Imagine how much courage it took for Shadrach, Meshach and Abednego to hold to their guns. These guys were just every day men. They weren’t prepping for a day like this. They were yanked out of work. What an act of bravery and faith! They had to have been so petrified. Choosing between their lives, their families, unsure of what would happen after they are gone, and knowing they might be burned alive… but it was all worth it for what they believed in. Their faith and passion was so strong. They boldly waited on an unknown miracle to save them. They believed it. Yet, they were still willing to die for their faith. Willing to risk it all because their beliefs were too important.
I keep thinking of the moments going into the furnace; they must have been wondering when the miracle was coming. God could have intervened at any point in the day to spare the guys from such a terrifying and humiliating ordeal. But, God waited until Shadrach, Meshach and Abednego were in front of a room filled with top level politicians and a king, AFTER they were thrown into a pit of fire… then an angel appeared. Because of the courageous choices of 3 men, God was able to use their lives to create a domino effect in all of the land.

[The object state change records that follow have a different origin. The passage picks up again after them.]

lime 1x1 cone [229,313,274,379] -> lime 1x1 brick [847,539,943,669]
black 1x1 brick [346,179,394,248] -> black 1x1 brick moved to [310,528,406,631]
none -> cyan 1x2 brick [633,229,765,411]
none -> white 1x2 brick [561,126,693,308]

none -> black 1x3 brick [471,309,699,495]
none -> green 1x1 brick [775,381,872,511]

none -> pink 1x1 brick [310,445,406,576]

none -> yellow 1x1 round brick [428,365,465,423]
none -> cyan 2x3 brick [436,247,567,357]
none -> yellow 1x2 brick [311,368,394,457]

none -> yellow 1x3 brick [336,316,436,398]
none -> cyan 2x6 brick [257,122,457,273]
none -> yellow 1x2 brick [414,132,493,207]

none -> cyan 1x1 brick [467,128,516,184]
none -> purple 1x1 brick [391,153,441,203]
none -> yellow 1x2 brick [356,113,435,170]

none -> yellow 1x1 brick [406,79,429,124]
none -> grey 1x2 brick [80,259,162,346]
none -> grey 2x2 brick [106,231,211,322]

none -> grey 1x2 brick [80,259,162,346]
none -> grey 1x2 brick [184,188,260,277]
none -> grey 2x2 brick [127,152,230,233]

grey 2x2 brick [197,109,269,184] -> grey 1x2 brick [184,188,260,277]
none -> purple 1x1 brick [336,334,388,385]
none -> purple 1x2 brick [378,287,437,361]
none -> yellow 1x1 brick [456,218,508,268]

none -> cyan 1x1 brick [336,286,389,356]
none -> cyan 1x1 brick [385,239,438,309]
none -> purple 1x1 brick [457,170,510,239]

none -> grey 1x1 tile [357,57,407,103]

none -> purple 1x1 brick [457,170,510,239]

Sometimes life feels like being thrown into a pit of fire. We start out with full faith, completely sure there is plan for us, but then, like Shadrach, Meshach and Abednego, the flames increase by 7 and we don’t understand where God is. It’s very scary- horrifying! The scripture doesn’t say whether or not they were frightened or worried. They were just people, so I’m thinking this was absolutely the scariest day of their lives! In the most difficult time of your own life, remember that God’s intervention and timing is perfect. You might be in the fire with the flames rising all around you, but He will be with you. At times, you might have people watching you, scoffing, but He can help you use your story to change lives and hearts. It might not be the life you planned for, but He has something even bigger in mind for you. Who knows, you might end up being a legend too!